The push for rapid system modernization at natural gas utilities may be slowing as regulators try to strike a balance between customer costs and the need for infrastructure investments, a utility-focused consultant said.
Utilities have spent heavily in recent years on upgrading their systems, tackling challenges ranging from aging cast iron and bare steel pipes to deploying smart meters to better manage usage. These investments give utilities a higher base on which to earn their rates of return.
Regulators have increasingly allowed utilities to recover these costs more quickly — through so-called trackers or rider fees — to allow pressing work to happen faster. But Russell Feingold, vice president of the consulting group Black and Veatch, told attendees at the American Gas Association Financial Forum that regulators in some jurisdictions may be ready to slow down some of the accelerated investments.

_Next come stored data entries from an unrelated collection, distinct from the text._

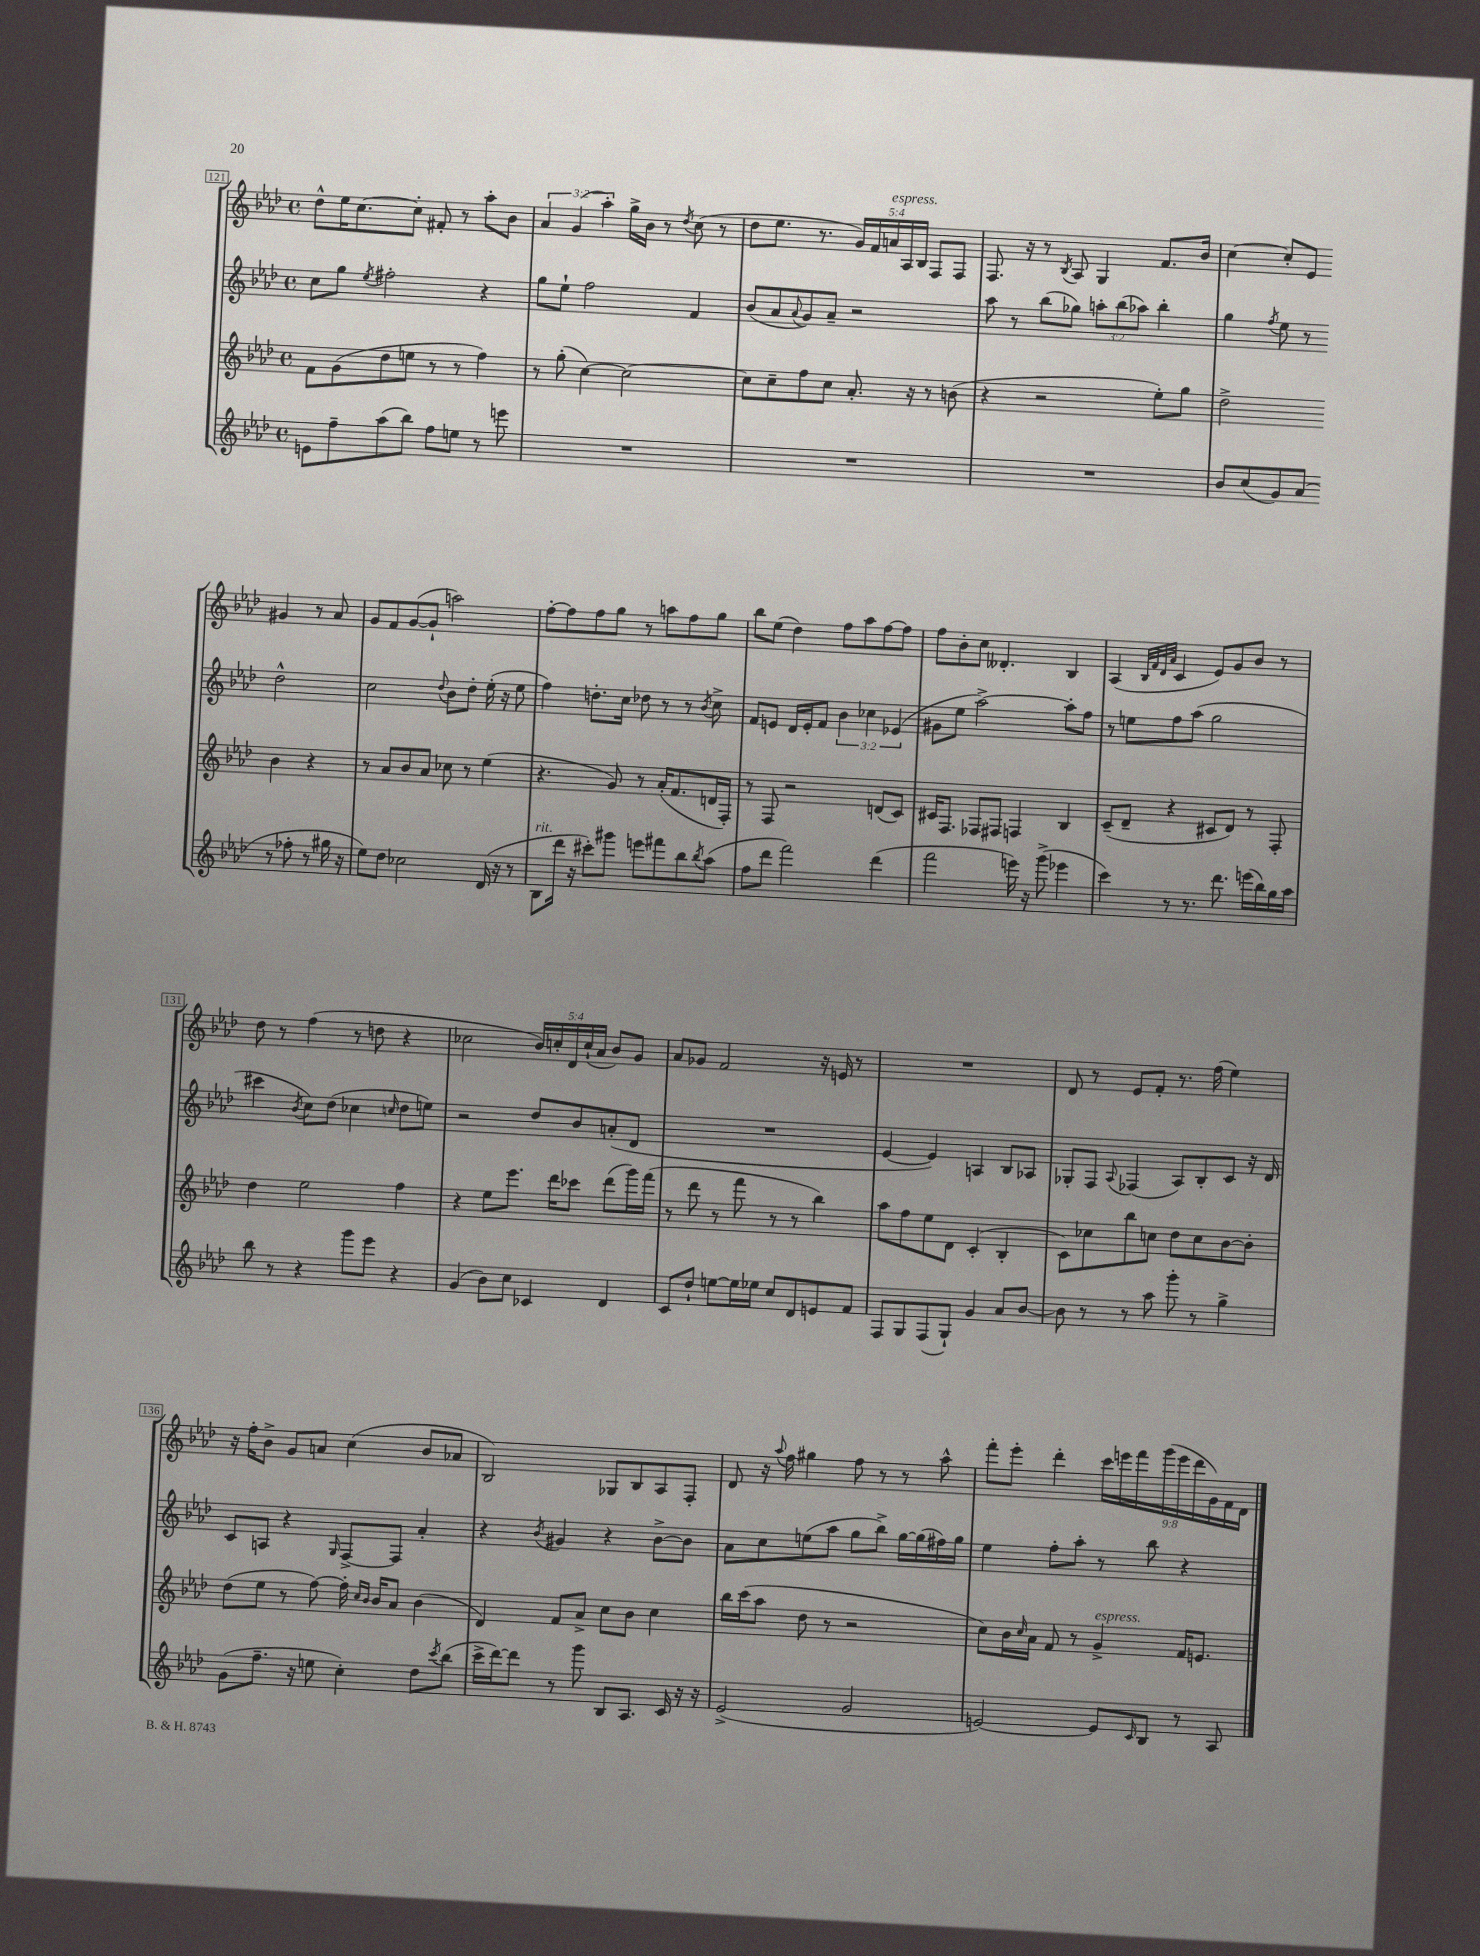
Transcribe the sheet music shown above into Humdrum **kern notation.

**kern	**kern	**kern	**kern
*staff4	*staff3	*staff2	*staff1
*clefG2	*clefG2	*clefG2	*clefG2
*k[b-e-a-d-]	*k[b-e-a-d-]	*k[b-e-a-d-]	*k[b-e-a-d-]
*M4/4	*M4/4	*M4/4	*M4/4
*met(c)	*met(c)	*met(c)	*met(c)
8e	8f	8cc	8dd-^^
8ff~	(8g	8gg	16ee-
.	.	.	[8.cc
.	.	8qee-	.
(8aa-	8dd-	2ff#'	.
8bb-)	8ee	.	8cc']
8ff	8r	.	8f#'
8ee	8r	.	8r
8r	4ff)	4r	8aa-'
8eee	.	.	8b-
=	=	=	=
1r	8r	8gg	6a-
.	(8gg'	8ee-`	.
.	.	.	(6g
.	[4cc)	2ff	.
.	.	.	6aa-')
.	2cc_	.	16gg^
.	.	.	16b-
.	.	.	8r
.	.	.	8qdd-
.	.	4f	(8cc
.	.	.	8r
=	=	=	=
1r	8cc]	(8b-	8dd-
.	8cc~	8a-	8.ee-
.	.	8qqa-	.
.	8ff	8g)	.
.	.	.	8.r
.	8cc	8a-~	.
.	8.a-'	2r	20g)
.	.	.	20f
.	.	.	20a
.	.	.	20A-
.	16r	.	.
.	.	.	20B-
.	8r	.	8F
.	(8b	.	8F
=	=	=	=
1r	4r	8aa-	8.F
.	.	8r	.
.	.	.	16r
.	2r	(8bb-	8r
.	.	.	8qB-
.	.	8gg-)	8A-
.	.	12aa'	4G
.	.	(12bb-	.
.	.	12aa-)	.
.	8ee-')	4bb-'	8.f
.	8gg	.	.
.	.	.	16b-
=	=	=	=
8b-	2dd-^	4gg	[4cc
(8cc	.	.	.
.	.	8qff	.
8g)	.	8ee-	8cc']
(8a-	.	8r	8e-
8r	4b-	2dd-^^	4g#
8ff-'	.	.	.
8r	4r	.	8r
16gg#	.	.	8a-
16r	.	.	.
=	=	=	=
8ee-)	8r	2cc	8g
8dd-	8a-	.	8f
2cc-	8b-	.	([8g
.	8a-	.	8g`]
.	.	8qqdd-	.
.	8cc-	8b-	2aa)
.	8r	8dd-'	.
(16d-	(4ee-	(16ee-'	.
16r	.	16r	.
8r	.	8ee-	.
=	=	=	=
8B-	4.r	4ff)	[8ff'
16ddd-	.	.	8ff]
16r	.	.	.
8ccc#')	.	8.dd'	8ff
8ggg#	8g)	.	8gg
.	.	16cc	.
8eee	8r	8dd-	8r
8fff#	(16a-'	8r	8aa
.	8.f	.	.
8bb-	.	8r	8ff
8qbb-	.	8qb-	.
(8aa-	16d	8cc^	8gg
.	16F')	.	.
=	=	=	=
8ff	8r	8f	8bb-
8ddd-	8F	8e	(8ee-
2fff)	2r	16d-	4dd-)
.	.	16e'	.
.	.	8f	.
.	.	6b-	8ff
.	.	.	8aa-
.	.	6cc-	.
(4ddd-	(8d	.	[8ff
.	.	(6e-	.
.	8c)	.	8ff]
=	=	=	=
2fff	16c#	8g#	8ff
.	8.F	.	.
.	.	8ee-	8b-'
.	8F-	[2aa-^)	8cc
.	8F#	.	4.d--'
16eee)	4F	.	.
16r	.	.	.
(8ggg^	.	.	.
4eee-	4B-	8aa-']	4B-
.	.	8ff	.
=	=	=	=
4ccc)	(8c~	8r	(4A-
.	8d-~	8ee	.
.	.	.	32qqB-
.	.	.	32qqf
.	.	.	32qqd-
.	.	.	32qqa-
8r	4r	8ff	4c
8.r	.	(8aa-	.
.	8c#	2gg	8e-)
8.ddd-	.	.	.
.	8d-)	.	8g
(16eee	8r	.	8b-
16bb-)	.	.	.
16gg	8F'	.	8r
16aa-	.	.	.
=	=	=	=
8bb-	4dd-	4ccc#	8dd-
8r	.	.	8r
.	.	8qb-	.
4r	2ee-	8cc)	(4ff
.	.	(8dd-	.
8ggg	.	4cc-	8r
8eee-	.	.	8dd
.	.	16qqcc	.
4r	4ff	8dd-	4r
.	.	8ee)	.
=	=	=	=
(4g	4r	2r	2cc-
8b-)	8ee-	.	.
8cc	8.eee-	.	.
4c-	.	8dd-	20b-)
.	.	.	20cc'
.	16ddd-	.	.
.	.	.	20d-
.	8ccc-	8b-	.
.	.	.	(20cc`
.	.	.	20a-
4d-	(8ddd-	(8a'	8b-)
.	16ggg)	8d-	8g
.	(16fff	.	.
=	=	=	=
8c	8r	1r	8a-
8dd-`	8ddd-	.	8g-
[8ee	8r	.	2f
16ee]	8fff	.	.
16ee-	.	.	.
8cc	8r	.	.
8d-	8r	.	.
8e	4bb-)	.	16r
.	.	.	16e
8f	.	.	8r
=	=	=	=
8F	8aa-	[4e-	1r
8G	8ff	.	.
(8F	8ee-	4e-])	.
8G`)	8d-	.	.
4g	(4c'	4A	.
8a-	4B-'	8B-	.
[8b-	.	8A-	.
=	=	=	=
8b-]	8c)	8G-'	8d-
8r	8cc-	8F	8r
.	.	8qqA-	.
8r	8bb-	(4F-	8e-
8aa-	8cc	.	8f'
8ggg'	8dd-	8A-)	8.r
8r	8cc	8B-'	.
.	.	.	(16ff
4gg^	[8b-	8c	4ee-)
.	8b-']	16r	.
.	.	16d-	.
=	=	=	=
(8g	(8dd-	8c	16r
.	.	.	16ff'
8.ff~	8ee-	8A	8b-^
.	8r	4r	8g
16r	.	.	.
8ee	[8ff)	.	8a
.	.	16qqG	.
4cc')	16ff']	[8F^	(4cc
.	16qqcc	.	.
.	16qqb-	.	.
.	16b-	.	.
.	8a-	8F]	.
8dd-	(4b-	4a-'	8b-
8qccc	.	.	.
(8bb-	.	.	8a-
=	=	=	=
16ccc^	4d-)	4r	2B-)
[16ddd-)	.	.	.
8ddd-]	.	.	.
.	.	8qb-	.
8r	8f	4g#	.
8ggg	8a-^	.	.
8B-	8cc	4r	8G-
8.A-	8b-	.	8B-
.	4cc	[8b-^	8A-
16c	.	.	.
16r	.	8b-]	8F'
16r	.	.	.
=	=	=	=
(2e-^	16bb-	8a-	8d-
.	(16ccc	.	.
.	8aa-	8cc	16r
.	.	.	8qqaa-
.	.	.	16ff
.	8dd-	(8ee	4gg#
.	8r	8aa-	.
2g	2r	8gg	8ff
.	.	8bb-^)	8r
.	.	[16gg	8r
.	.	(16gg]	.
.	.	16ff#)	8aa-^^
.	.	16gg	.
=	=	=	=
[2e)	8cc)	4ee-	8fff'
.	16b-	.	8eee-'
.	16qqcc	.	.
.	16a-	.	.
.	8f	8ff'	4ddd-'
.	8r	8aa-'	.
8e]	4g^	8r	18ccc
.	.	.	18eee
.	.	.	18fff
16qqc	.	.	.
8B-	.	8bb-	.
.	.	.	(18ggg
.	.	.	18eee
8r	16f	4r	.
.	.	.	18ddd-
.	8.e	.	.
.	.	.	18g)
8A-	.	.	.
.	.	.	18f
.	.	.	18d-
==	==	==	==
*-	*-	*-	*-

"One of the issues that comes up is the magnitude and pace of infrastructure replacement," Feingold said May 21 at the event in Fort Lauderdale, Fla. "I think with these trackers or infrastructure riders that have been in place for a number of years now in some jurisdictions, the question that commissions and, perhaps more importantly, consumer advocates are arguing [over] is: How far do we have to go before the system is modernized to the point where it is operating in a safe, reliable and cost-efficient way? ... How much is enough?"
Long-term programs that add fees to customer bills may create "rate fatigue," according to Feingold, who has participated in utility rate proceedings. To protect ratepayers, regulators are asking for more granularity and clarity on what investments are necessary at this stage, he said.
"The commission at first might have gone very fast, and then when they start seeing other cost increases come about, they might decide to slow things down a bit," Feingold said.
Utilities in some jurisdictions have faced pushback for continuing to invest in modernization at the same rate they have been in recent years, and regulators have not always authorized the full extent of new requests to fund upgrade programs.
For some utilities, the accelerated infrastructure replacement programs — and the steady rate base boost they have provided — are coming to their natural close as companies finish up with projects that have been ongoing for years, Feingold noted. The past several years were an "opportune time" to have taken on high-cost projects, since low gas prices kept the commodity part of customer bills down, offsetting the uptick in other charges related to modernization work, he said.